Lizzie nickte zu allem, und als Bea schließlich fertig war, schaute sie ihr geradewegs in die Augen und sagte: »Ich hab’s ja gesagt.«
Verblüfft brachte Bea nicht mehr heraus als »Was?«
»Ich hab dir doch gesagt, dass ich ihn suspekt finde. Er hat mir beim Buch-Event fast in den Hintern gekniffen, weißt du noch? Ich erkenne eine Ratte, wenn ich sie sehe.«
Bea runzelte die Stirn. Eigentlich sollte es sie nicht überraschen, dass Lizzie so reagierte. Selbst in Beas verwundbarem Zustand drehte sich alles nur um Lizzie. Bea hatte noch lebhaft in Erinnerung, wie sie mit fünfzehn zum ersten Mal bei McDonald’s gejobbt hatte und gefeuert worden war, weil sie zu schüchtern gewesen war, um mit den Kunden zu sprechen. Und wie hatte Lizzie reagiert? »Was soll ich denn jetzt meinen Freunden sagen? Ich hab versprochen, dass ich ihnen am Wochenende allen kostenlos Softeis besorge. Bea, du bist ja so egoistisch!«
»Lizzie, du spinnst«, sagte Bea jetzt und war überrascht, dass sie Zach tatsächlich schon wieder verteidigte. »Er ist einfach nur ein übermäßig freundlicher Mensch ohne Berührungsängste. Und schließlich hast du ja auch einen echt schönen Hintern, in den dich sicher so mancher Mann gern mal zwicken würde.« Hab ich da wirklich gerade den Kerl verteidigt, der ein doppeltes Spiel mit mir getrieben hat?

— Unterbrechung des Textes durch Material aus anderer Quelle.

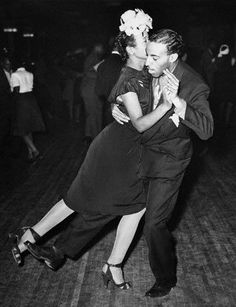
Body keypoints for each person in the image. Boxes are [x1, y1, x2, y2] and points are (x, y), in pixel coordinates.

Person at [9, 9, 169, 290]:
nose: (149, 40)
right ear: (130, 48)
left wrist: (114, 104)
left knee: (129, 205)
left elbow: (128, 94)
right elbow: (122, 94)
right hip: (115, 150)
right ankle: (37, 241)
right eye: (143, 37)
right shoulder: (125, 71)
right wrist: (123, 103)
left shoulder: (148, 69)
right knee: (82, 199)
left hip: (130, 149)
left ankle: (103, 262)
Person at [112, 29, 213, 297]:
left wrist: (179, 103)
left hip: (170, 160)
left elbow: (206, 130)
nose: (147, 63)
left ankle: (165, 278)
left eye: (155, 58)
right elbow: (132, 92)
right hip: (142, 153)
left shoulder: (193, 83)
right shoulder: (152, 69)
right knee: (114, 202)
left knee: (154, 224)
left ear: (173, 57)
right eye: (148, 56)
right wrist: (117, 106)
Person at [11, 60, 45, 161]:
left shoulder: (14, 74)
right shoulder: (30, 74)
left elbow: (17, 90)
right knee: (28, 127)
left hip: (22, 101)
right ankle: (30, 153)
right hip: (31, 99)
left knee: (21, 129)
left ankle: (35, 151)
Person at [95, 38, 125, 126]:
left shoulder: (102, 65)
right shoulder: (125, 64)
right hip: (124, 108)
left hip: (107, 107)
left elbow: (98, 91)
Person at [0, 56, 13, 156]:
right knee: (4, 125)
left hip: (13, 103)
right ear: (2, 64)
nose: (9, 66)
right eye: (7, 64)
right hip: (4, 104)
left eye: (10, 64)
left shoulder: (14, 73)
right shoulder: (1, 75)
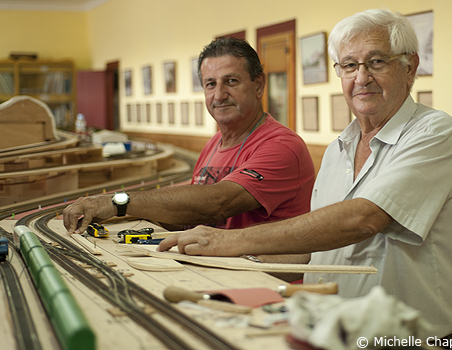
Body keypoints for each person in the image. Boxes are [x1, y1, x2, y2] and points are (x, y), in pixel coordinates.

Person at [158, 9, 452, 340]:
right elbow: (314, 249)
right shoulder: (340, 147)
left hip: (409, 339)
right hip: (334, 333)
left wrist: (228, 241)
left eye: (377, 62)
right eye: (349, 65)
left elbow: (363, 219)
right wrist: (233, 261)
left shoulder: (435, 132)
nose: (361, 77)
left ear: (410, 66)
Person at [63, 37, 315, 237]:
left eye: (231, 81)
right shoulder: (214, 144)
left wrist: (118, 203)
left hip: (267, 284)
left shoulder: (281, 146)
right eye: (210, 84)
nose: (219, 95)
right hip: (216, 270)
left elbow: (218, 202)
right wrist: (117, 214)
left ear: (258, 85)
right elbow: (193, 213)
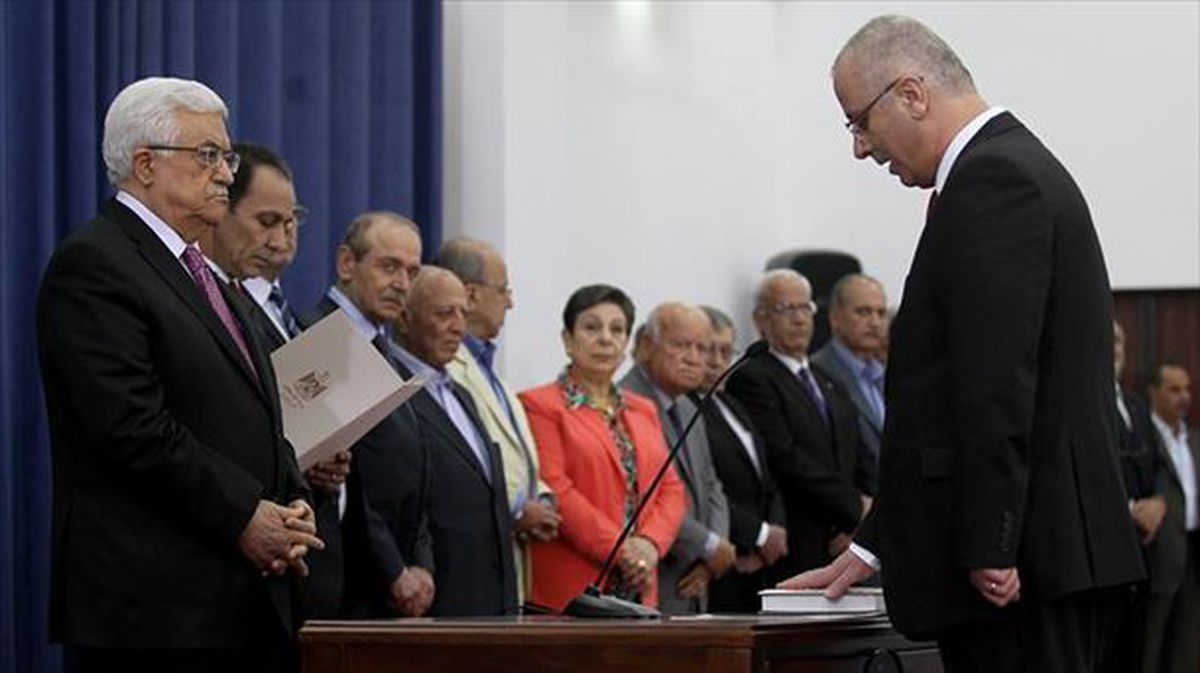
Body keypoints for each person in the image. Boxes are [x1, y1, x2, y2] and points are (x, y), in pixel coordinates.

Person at [782, 15, 1144, 673]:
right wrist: (871, 544)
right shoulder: (1010, 167)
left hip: (1019, 571)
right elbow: (946, 407)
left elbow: (996, 381)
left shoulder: (994, 179)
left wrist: (991, 543)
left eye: (859, 121)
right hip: (1037, 559)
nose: (860, 148)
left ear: (913, 94)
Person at [37, 77, 321, 672]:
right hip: (157, 614)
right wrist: (246, 513)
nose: (225, 173)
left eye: (227, 156)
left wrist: (290, 496)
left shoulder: (210, 274)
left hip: (241, 601)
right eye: (208, 155)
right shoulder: (95, 264)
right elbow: (130, 428)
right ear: (145, 164)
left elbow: (254, 414)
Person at [519, 285, 687, 612]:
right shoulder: (540, 405)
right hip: (573, 586)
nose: (605, 338)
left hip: (638, 586)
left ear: (626, 344)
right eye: (591, 327)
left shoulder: (643, 409)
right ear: (568, 340)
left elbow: (671, 489)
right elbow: (556, 487)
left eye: (617, 329)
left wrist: (650, 546)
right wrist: (624, 551)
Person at [303, 211, 435, 618]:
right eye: (389, 266)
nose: (401, 284)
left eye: (411, 272)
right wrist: (394, 570)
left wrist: (423, 564)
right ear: (347, 263)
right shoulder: (315, 338)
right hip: (345, 585)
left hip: (394, 592)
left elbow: (411, 469)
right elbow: (347, 478)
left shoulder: (388, 352)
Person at [437, 237, 561, 606]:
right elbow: (459, 465)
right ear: (471, 295)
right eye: (504, 290)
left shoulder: (495, 375)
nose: (511, 302)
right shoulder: (444, 367)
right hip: (468, 560)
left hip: (510, 557)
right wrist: (517, 509)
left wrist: (542, 497)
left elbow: (518, 461)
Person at [726, 269, 872, 581]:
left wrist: (862, 525)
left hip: (848, 541)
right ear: (759, 320)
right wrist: (853, 506)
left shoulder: (827, 380)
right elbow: (785, 458)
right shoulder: (754, 378)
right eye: (786, 309)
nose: (799, 318)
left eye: (805, 307)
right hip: (798, 541)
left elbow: (858, 452)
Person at [391, 266, 518, 616]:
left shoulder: (461, 393)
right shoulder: (389, 392)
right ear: (404, 318)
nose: (459, 327)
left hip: (493, 599)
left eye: (463, 312)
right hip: (436, 597)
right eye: (445, 313)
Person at [621, 302, 734, 614]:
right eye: (682, 345)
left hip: (696, 579)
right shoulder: (625, 403)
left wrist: (714, 553)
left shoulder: (687, 405)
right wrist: (708, 546)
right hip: (651, 575)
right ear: (646, 346)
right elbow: (648, 495)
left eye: (702, 348)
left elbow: (712, 485)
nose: (694, 358)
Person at [696, 305, 788, 612]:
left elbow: (767, 478)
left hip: (760, 559)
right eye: (708, 349)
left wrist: (772, 532)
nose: (716, 361)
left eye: (725, 351)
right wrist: (757, 535)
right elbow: (707, 488)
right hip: (725, 554)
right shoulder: (687, 410)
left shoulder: (731, 402)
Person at [1143, 363, 1200, 673]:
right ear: (1154, 391)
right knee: (1150, 646)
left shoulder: (1193, 439)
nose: (1184, 397)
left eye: (1188, 389)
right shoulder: (1144, 436)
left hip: (1193, 553)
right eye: (1175, 389)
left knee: (1188, 644)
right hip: (1159, 556)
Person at [811, 274, 888, 495]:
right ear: (835, 318)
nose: (874, 322)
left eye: (880, 313)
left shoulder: (890, 374)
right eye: (863, 312)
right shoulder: (818, 373)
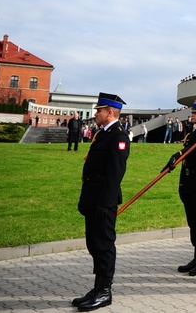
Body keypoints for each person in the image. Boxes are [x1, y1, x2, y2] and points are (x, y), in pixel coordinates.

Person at [72, 93, 130, 312]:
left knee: (104, 245)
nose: (96, 113)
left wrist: (105, 203)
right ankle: (97, 288)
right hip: (93, 198)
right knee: (94, 244)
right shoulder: (102, 134)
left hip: (104, 200)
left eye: (99, 110)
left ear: (110, 112)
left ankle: (105, 291)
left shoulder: (118, 136)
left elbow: (115, 173)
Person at [162, 101, 196, 277]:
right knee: (193, 224)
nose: (192, 114)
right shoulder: (192, 135)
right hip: (189, 185)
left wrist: (179, 154)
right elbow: (186, 154)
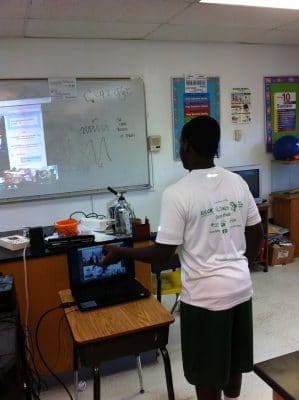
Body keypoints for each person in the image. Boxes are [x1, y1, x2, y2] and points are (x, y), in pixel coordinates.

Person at [102, 115, 264, 400]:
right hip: (241, 289)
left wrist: (122, 252)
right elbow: (256, 231)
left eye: (180, 145)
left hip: (205, 298)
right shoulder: (238, 183)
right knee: (232, 362)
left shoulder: (177, 193)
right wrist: (245, 265)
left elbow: (163, 253)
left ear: (186, 146)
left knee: (205, 372)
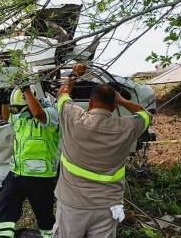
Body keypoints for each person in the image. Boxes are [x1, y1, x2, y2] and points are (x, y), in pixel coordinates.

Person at [52, 64, 151, 238]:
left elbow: (62, 94)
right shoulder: (126, 127)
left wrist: (74, 75)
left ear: (90, 103)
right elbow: (145, 115)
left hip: (73, 204)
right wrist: (122, 100)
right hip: (108, 206)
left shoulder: (74, 118)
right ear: (113, 107)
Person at [0, 87, 60, 238]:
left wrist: (26, 90)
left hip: (41, 178)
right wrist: (5, 101)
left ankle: (48, 235)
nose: (17, 112)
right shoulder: (20, 116)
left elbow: (38, 114)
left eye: (20, 108)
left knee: (44, 217)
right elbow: (7, 117)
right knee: (6, 205)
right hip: (17, 174)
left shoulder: (51, 113)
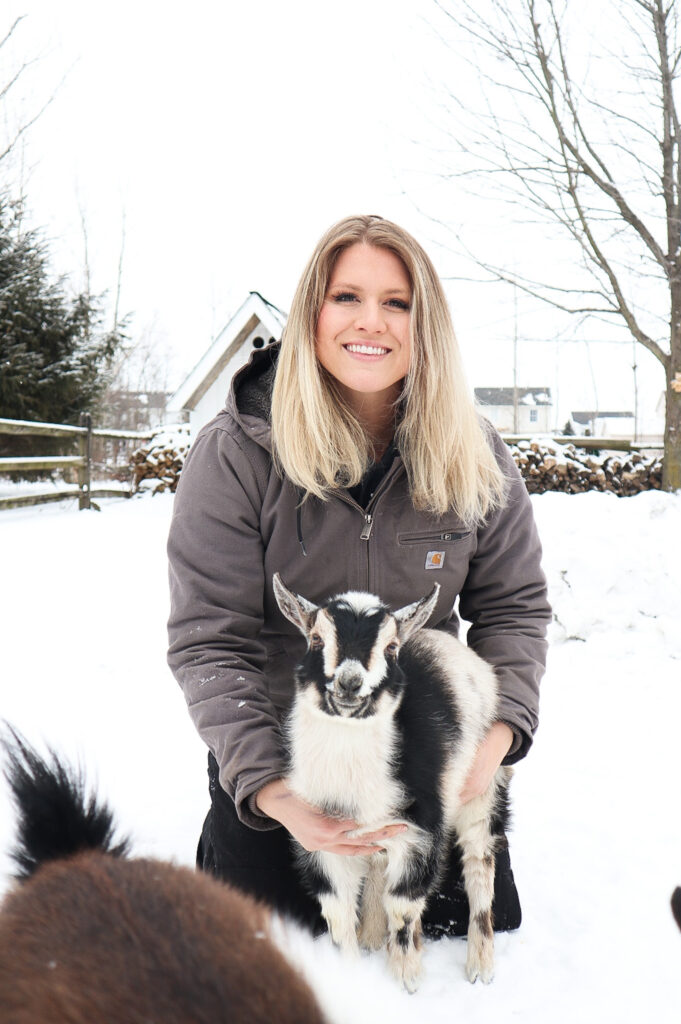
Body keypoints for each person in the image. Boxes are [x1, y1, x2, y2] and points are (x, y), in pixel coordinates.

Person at [167, 214, 551, 937]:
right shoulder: (234, 453)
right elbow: (207, 642)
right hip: (287, 748)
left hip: (420, 742)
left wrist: (492, 742)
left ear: (423, 321)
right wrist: (269, 790)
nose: (369, 321)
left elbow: (515, 606)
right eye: (346, 297)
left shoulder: (473, 451)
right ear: (312, 311)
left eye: (396, 302)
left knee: (459, 923)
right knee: (276, 933)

»Du bist süß. Aber untersteh dich, auch noch Entschuldigungen für ihn zu suchen.«
»Und was, wenn er es wirklich ernst meint? Er sagt, dass er mich liebt. Was, wenn er sich tatsächlich trotz allem in mich verliebt hat?«
»Süße, das mag ja sein. Aber ich würde doch keinem Menschen vertrauen, der einen anderen vorsätzlich in eine Beziehung lockt, sodass der andere sich in ihn verliebt – und das alles für ein paar lumpige Kröten!«
»Nein, da hast du recht. Natürlich, du hast recht.« Oh Mann, wie sie es hasste, wenn Lizzie recht hatte!
»So ist es richtig! Und jetzt sag mal: Glaubst du, es gibt einen Zusammenhang zwischen Supermonden und Stimmungsschwankungen? Denn ich bin in der letzten Zeit echt eine Bitch.«
Bea versuchte, sich auf das zu konzentrieren, was ihre Schwester sagte, aber ihre Gedanken wanderten immer wieder zu etwas, das Zach am Abend gesagt hatte, bevor alles in die Brüche gegangen war. Er hatte Bea eindringlich angeschaut und sie gefragt, ob sie an Paralleluniversen glaube. Und wenn, glaube sie dann, dort wären sie einander auch begegnet? Hätten sie einander auch unter anderen Umständen kennenlernen können und sich auch dann gut verstanden? Zu diesem Zeitpunkt hatte sie das als rührselige Grübeleien abgetan, aber im Nachhinein sah sie diese Worte in einem völlig anderen Licht.
Der logische Teil ihres Gehirns wusste, dass sie von Zach nichts Gutes zu erwarten hatte und dass Lizzie und Dino recht hatten, ihm nicht zu trauen. Aber warum hatte ein anderer Teil von ihr, nachdem sie endlich aufgelegt hatte, das Gefühl, sie sollte ihm eine letzte Chance geben?